Exercise inputs:
►
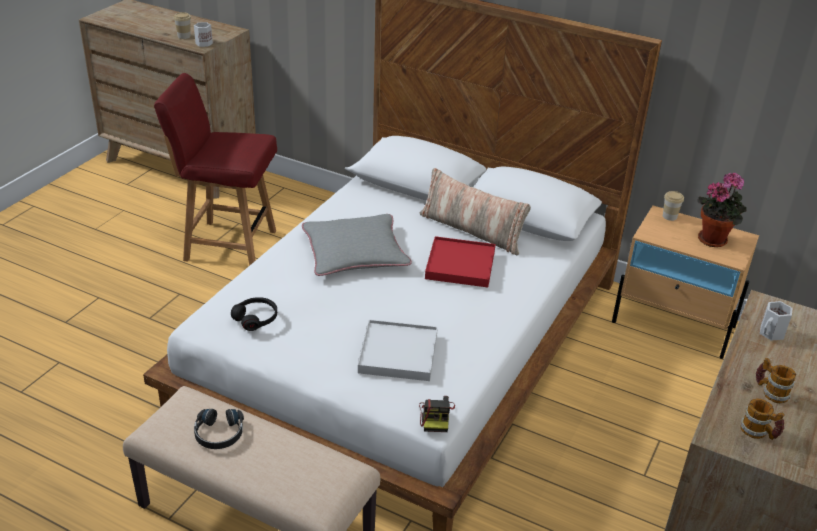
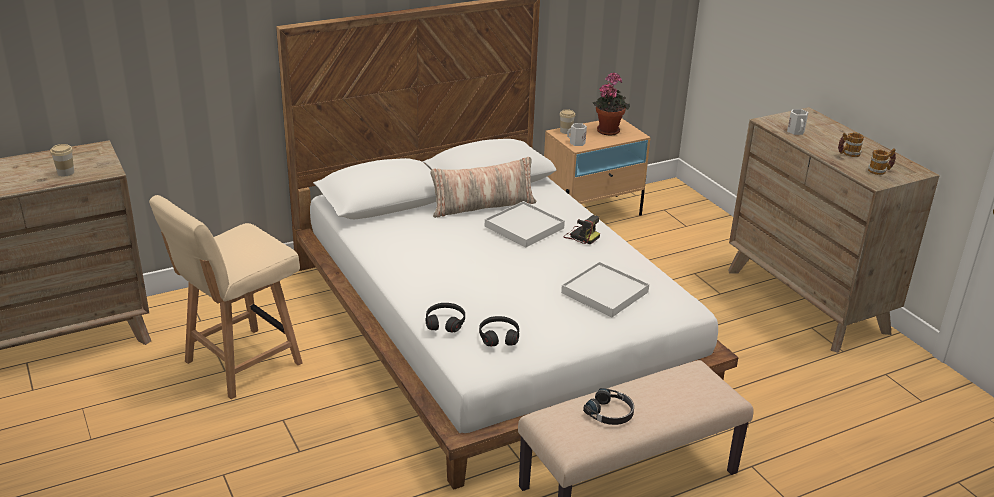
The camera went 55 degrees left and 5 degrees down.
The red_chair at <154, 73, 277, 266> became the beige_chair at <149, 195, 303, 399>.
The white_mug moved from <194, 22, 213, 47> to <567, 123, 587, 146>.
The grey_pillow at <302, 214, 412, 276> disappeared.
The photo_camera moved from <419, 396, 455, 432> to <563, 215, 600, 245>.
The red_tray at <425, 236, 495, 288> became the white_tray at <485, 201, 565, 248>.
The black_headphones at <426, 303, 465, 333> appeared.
◄
Problem: Search the data for the string "became" and copy each line where it appears.

Answer space:
The red_chair at <154, 73, 277, 266> became the beige_chair at <149, 195, 303, 399>.
The red_tray at <425, 236, 495, 288> became the white_tray at <485, 201, 565, 248>.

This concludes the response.